Praktykowanym znieczuleniem do porodu jest znieczulenie zewnątrzoponowe. Polega ono na podaniu leku znieczulającego w okolicę zewnątrzoponową kręgów lędźwiowych - często kolokwialnie nazywane przez Pacjentki "kłuciem w kręgosłup".Zakłada się je nie wcześniej niż przy 3 cm rozwarcia szyjki macicy. Założenie wcześniejsze grozi wyciszeniem akcji porodowej. Jedna dawka wystarcza na ok. 2h. Przed podaniem każdej kolejnej dawki powinno się wykonać badanie wewnętrzne w celu oceny rozwarcia szyjki macicy. Rutynowo nie podaje się kolejnej dawki przy rozwarciu większym niż 8 cm, gdyż grozi to wejściem w II okres porodu w znieczuleniu.
II okres porodu

W tym okresie rodząca powinna być bez znieczulenia, ponieważ musi czuć skurcze, by skutecznie przeć i współpracować z personelem. Jeśli Pacjentka nie czuje skurczów, poród się przedłuża, co stanowi zagrożenia dla życia i zdrowia dziecka.Zakłada się, iż u rodzącej w znieczuleniu II okres porodu wydłuża się o połowę: z 2h do 3h.
Powikłania

Każda procedura medyczna ma swoje powikłania. Powikłaniem ZZO są bóle popunkcyjne - bardzo bolesne i nieprzyjemne bóle głowy. Leczyć je można odpowiednimi lekami lub specjalnym zabiegiem popularnie nazywanym "łatą" polegającym na utworzeniu "łaty" z krwi pacjentki w miejscu wkłucia.
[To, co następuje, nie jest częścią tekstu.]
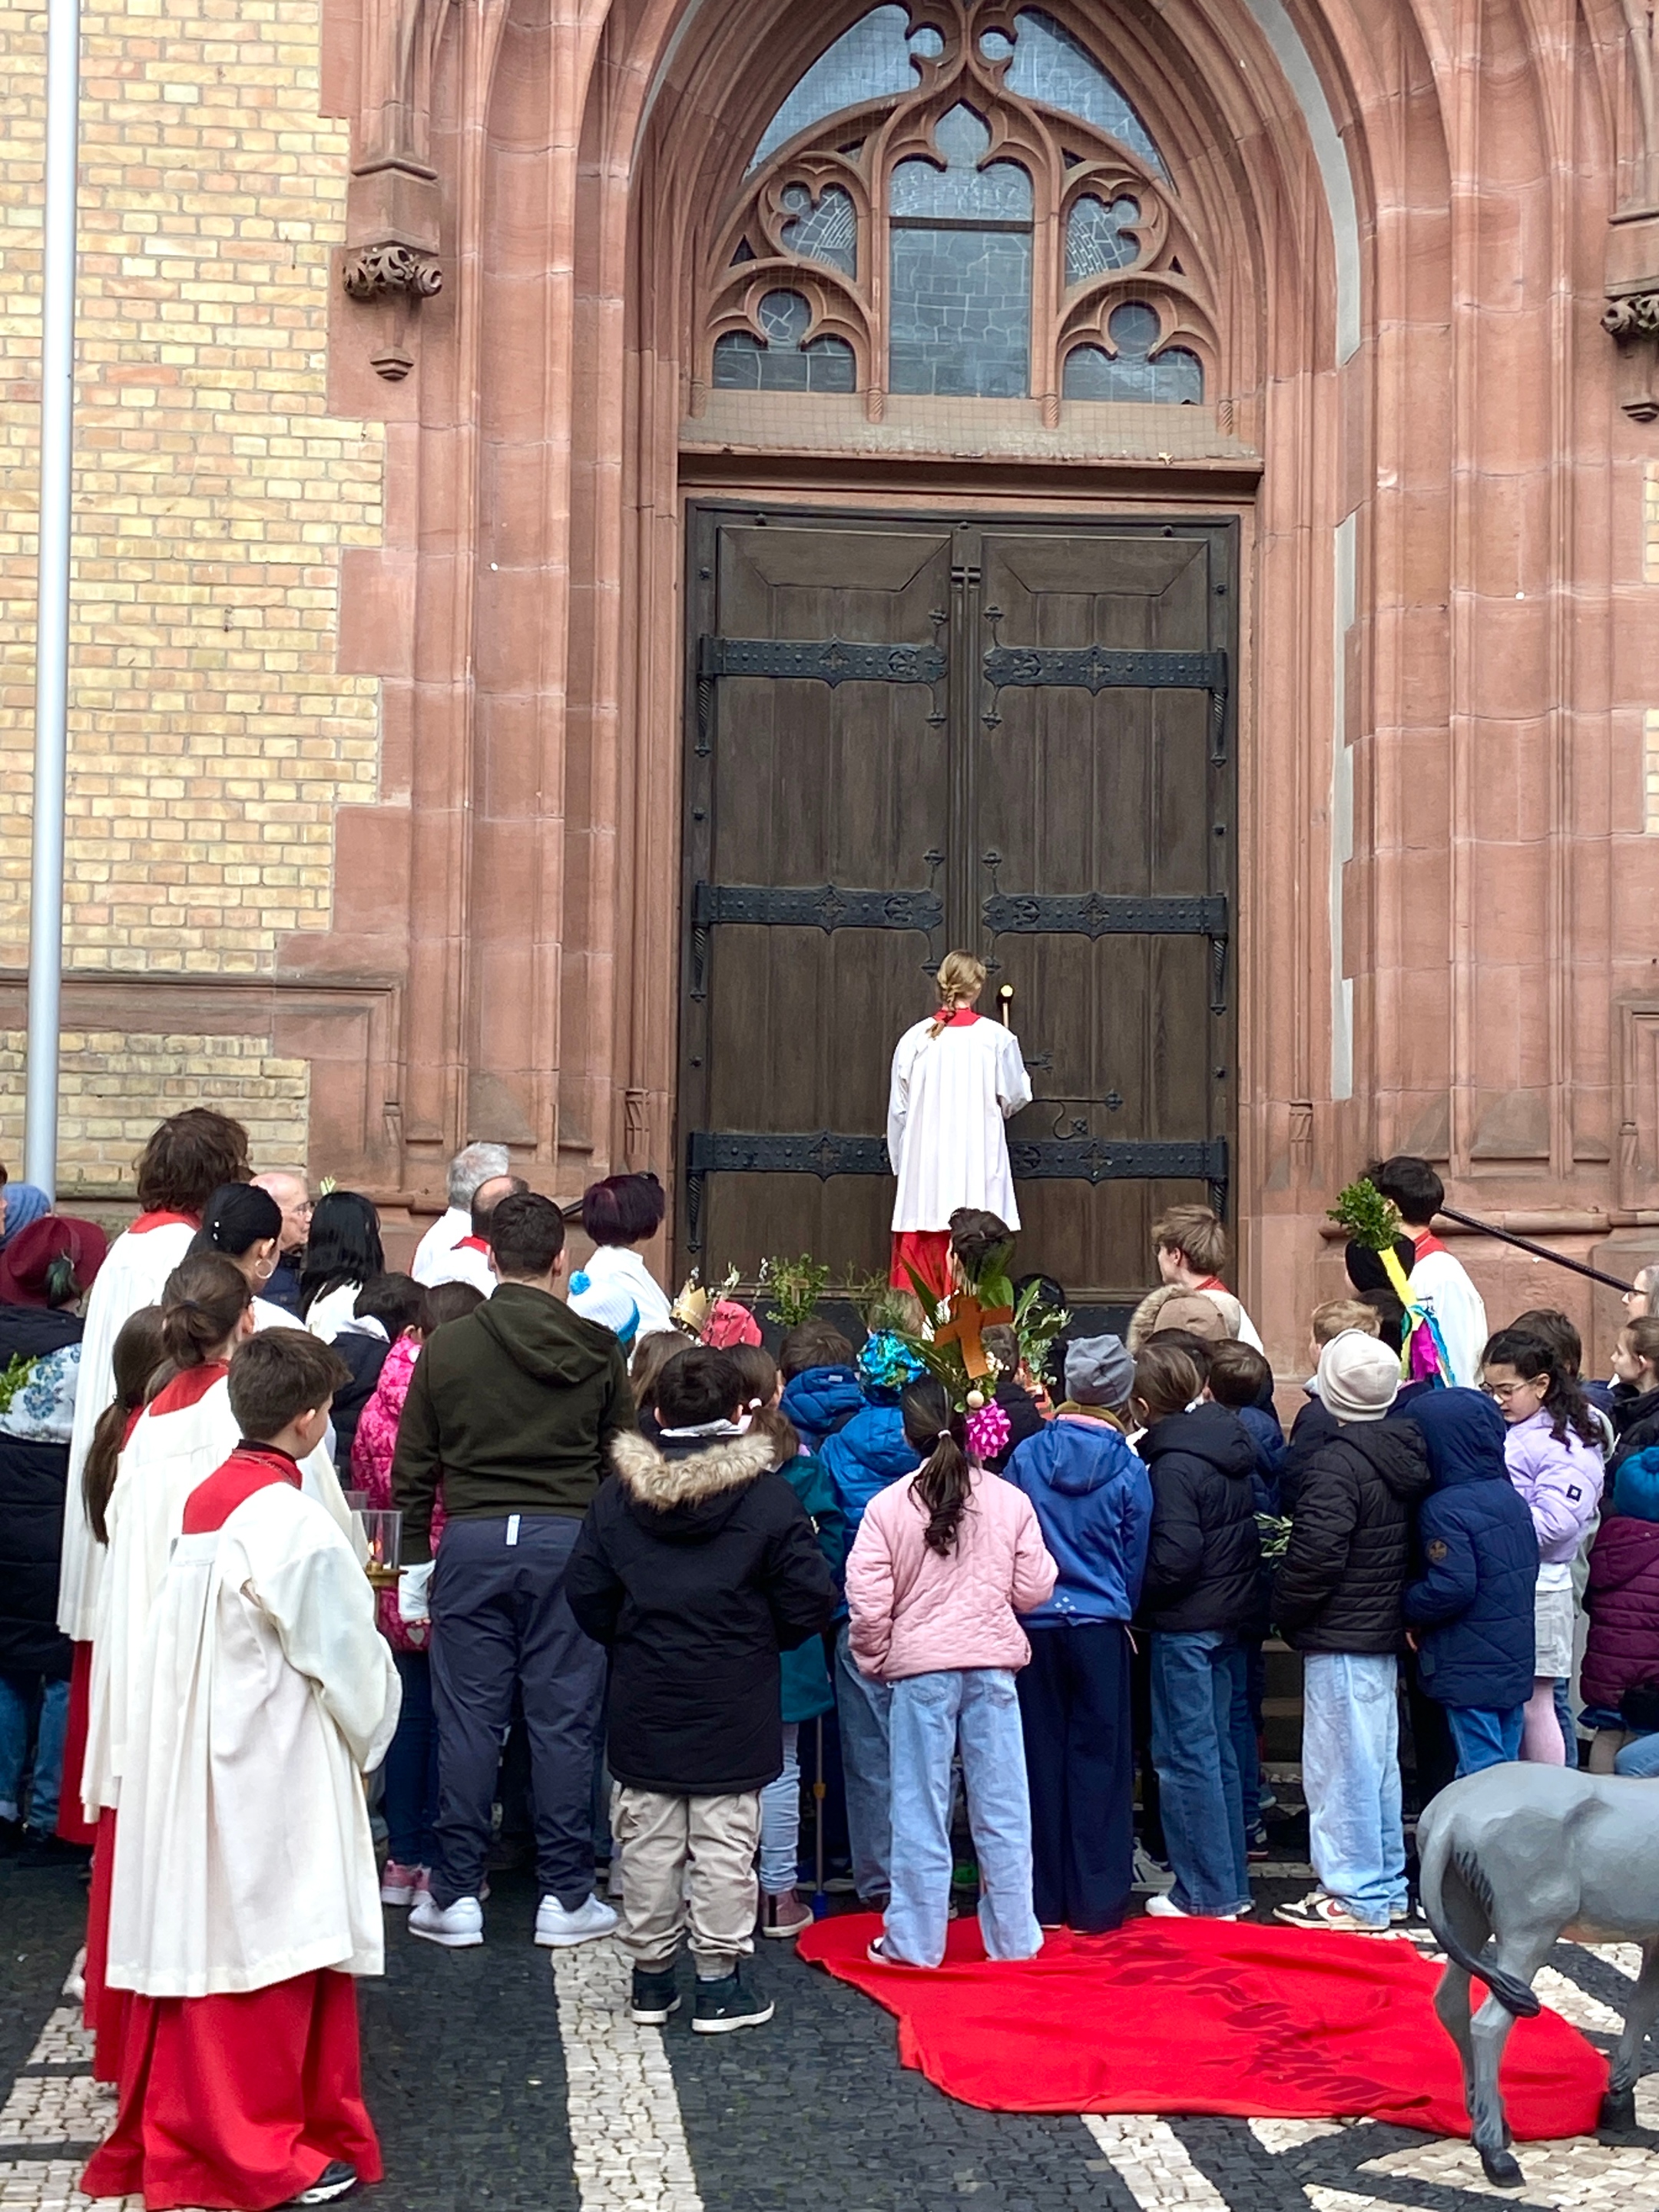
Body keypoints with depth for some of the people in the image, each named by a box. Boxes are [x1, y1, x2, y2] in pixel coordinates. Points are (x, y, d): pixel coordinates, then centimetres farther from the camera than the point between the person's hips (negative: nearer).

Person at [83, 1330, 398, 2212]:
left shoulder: (204, 1502, 3)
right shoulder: (295, 1525, -19)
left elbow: (195, 1639, 9)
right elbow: (346, 1658, -12)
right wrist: (368, 1735, 7)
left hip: (193, 1760, 7)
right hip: (274, 1769, -7)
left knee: (196, 1931, 14)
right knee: (269, 1934, 3)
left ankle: (179, 2130, 25)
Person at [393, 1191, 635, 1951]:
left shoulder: (448, 1347, 1)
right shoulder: (599, 1351, 1)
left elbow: (413, 1469, 4)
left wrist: (415, 1563, 11)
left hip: (472, 1543, 0)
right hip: (568, 1541, 0)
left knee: (468, 1719, 6)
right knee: (564, 1720, 5)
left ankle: (457, 1896, 11)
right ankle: (566, 1897, 11)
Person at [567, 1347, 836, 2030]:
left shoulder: (617, 1497, -1)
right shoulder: (768, 1496, -9)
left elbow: (587, 1597, 1)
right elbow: (811, 1601, -8)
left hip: (643, 1704, 3)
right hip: (733, 1709, -2)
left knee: (648, 1843, 11)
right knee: (723, 1846, 4)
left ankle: (650, 1976, 20)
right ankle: (720, 1982, 8)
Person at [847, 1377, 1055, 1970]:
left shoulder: (887, 1506, -6)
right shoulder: (1010, 1500, -2)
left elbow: (868, 1601, -7)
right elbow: (1034, 1590, 1)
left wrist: (876, 1659, 9)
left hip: (920, 1667, -1)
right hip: (993, 1664, 1)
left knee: (920, 1811, 7)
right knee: (1001, 1808, 10)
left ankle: (915, 1942, 12)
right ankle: (1013, 1938, 17)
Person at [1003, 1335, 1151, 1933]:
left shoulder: (1027, 1456, -4)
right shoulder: (1129, 1469, -6)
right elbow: (1136, 1559, 4)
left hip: (1036, 1623, 2)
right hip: (1100, 1625, -1)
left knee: (1042, 1755, 9)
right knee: (1099, 1760, 5)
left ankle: (1043, 1900, 14)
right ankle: (1097, 1901, 7)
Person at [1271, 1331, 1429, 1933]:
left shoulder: (1337, 1463, -19)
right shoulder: (1402, 1453, 9)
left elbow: (1316, 1552, -23)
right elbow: (1410, 1545, 17)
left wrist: (1285, 1609, -7)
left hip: (1341, 1639, -9)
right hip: (1385, 1633, 9)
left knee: (1341, 1764, -3)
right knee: (1379, 1761, 16)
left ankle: (1355, 1894, 2)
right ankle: (1387, 1887, 25)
Źródło:ZZO, czyli znieczulenie do porodu


Wynika z tego, ze podanie zzo w odpowiednim czasie nie jest dla dziecka niebezpieczne.
Moim zdaniem ulga, którą daje pozwala kobiecie zachować siły na II okres porodu - nie jest tak wymęczona, ja chocby Ty, co pozwala rodzić efektywniej, co przeciez przekłada się tez na bezpieczeństwo dziecka.